Il s’agit d’un héritage découlant des fondements mêmes du régime d’assurance-maladie. Lorsque pour la première fois les provinces ont instauré leur régime respectif, elles ont adopté un mode de rémunération des médecins à l’acte qui, à l’époque, apparaissait comme une solution sensée. La logique de ce mode de rémunération a toutefois créé entre les associations médicales et les ministres de la Santé des provinces une relation qui avec le temps est devenue de plus en plus étroite et n’a cessé de gagner en importance. Cette proximité exerce encore aujourd’hui une influence sur la conclusion des « ententes-cadres » qui existent entre les associations médicales et les ministres provinciaux de la Santé, ententes complexes et opaques qui rarement font l’objet de débats publics.
Ainsi les associations médicales provinciales bénéficient-elles, au bout du compte, d’un pouvoir de veto ou de quasi-veto à propos des nombreuses politiques qui sont liées à des enjeux touchant la rémunération des médecins.
Le personnel infirmier et les travailleurs syndiqués des hôpitaux ont quant à eux formé une vaste coalition canadienne qui s’est donné pour objectif de protéger le régime public d’assurance-maladie, coûte que coûte. Conférant ainsi un poids politique considérable à la sauvegarde d’un secteur hospitalier sans but lucratif contre les propositions visant à favoriser la concurrence entre des sociétés hospitalières détenues par des intérêts privés, cette coalition a eu pour effet, de concert avec les groupes de gauche de la société civile et en raison de l’appui qu’elle reçoit du grand public, de mettre un frein à toute possibilité de débat sur une réforme réelle du système sortant du cadre du modèle actuel.
Malgré ces constatations générales, nous avons néanmoins observé quelques exceptions. Nous avons par exemple relevé, dans les cas de gouvernements venant tout juste d’être élus pour une première fois, des projets de réforme d’une importance considérable, mais ceux-ci ne sortaient habituellement pas du cadre du régime d’assurance-maladie actuel.

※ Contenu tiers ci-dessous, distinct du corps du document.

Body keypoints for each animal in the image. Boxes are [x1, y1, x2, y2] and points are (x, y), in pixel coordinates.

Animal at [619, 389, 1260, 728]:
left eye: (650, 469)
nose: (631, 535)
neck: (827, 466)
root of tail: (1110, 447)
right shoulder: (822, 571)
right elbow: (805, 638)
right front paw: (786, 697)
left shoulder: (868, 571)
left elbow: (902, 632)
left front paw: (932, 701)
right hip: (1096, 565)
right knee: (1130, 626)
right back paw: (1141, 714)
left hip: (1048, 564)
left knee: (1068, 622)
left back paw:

De toute évidence, les défenseurs du régime de l’assurance-maladie craignent qu’un abandon du modèle actuel fasse régresser le système. Or, cette crainte d’un retour en arrière a provoqué une hantise des débats sur l’avenir et pourrait ainsi avoir contribué à empêcher l’entreprise de réformes qui autrement auraient pu faire progresser le système.
En résumé, les associations médicales provinciales, les autres associations de fournisseurs de soins de santé, les groupes syndicaux et le grand public préfèrent tous le maintien des dispositions mises en place il y a un demi-siècle à la mise en œuvre de réformes dont l’issue est incertaine.
Que signifie cette conclusion pour le projet de réforme du système de santé en cours ?
Elle signifie que les chances d’une réforme à très grande échelle (une proverbiale transformation de fond en comble) sont, dans le meilleur des cas, plutôt minces. Il a fallu la Crise de 1929 et la Deuxième Guerre mondiale pour que se mette en place au Canada le climat politique qui a rendu possible l’adoption par les Canadiens d’un nouveau contrat social d’après-guerre innovateur, sous la forme du régime d’assurance-maladie actuel. Sans l’action d’une quelconque force perturbatrice inévitable, qu’il s’agisse d’une transformation majeure de la science ou des technologies médicales ou d’une crise politique ou économique profonde, il est peu probable que se produise dans le futur une réforme fondamentale des politiques régissant le système de soins de santé au Canada.
Harvey Lazar est professeur auxiliaire à l’École d’administration publique de l’Université de Victoria. Il a collaboré à l’écriture de l’ouvrage Paradigm Freeze: Why it is so Hard to Reform Health-care Policy in Canada, paru chez McGill-Queen’s University Press. Il est conseiller à EvidenceNetwork.ca.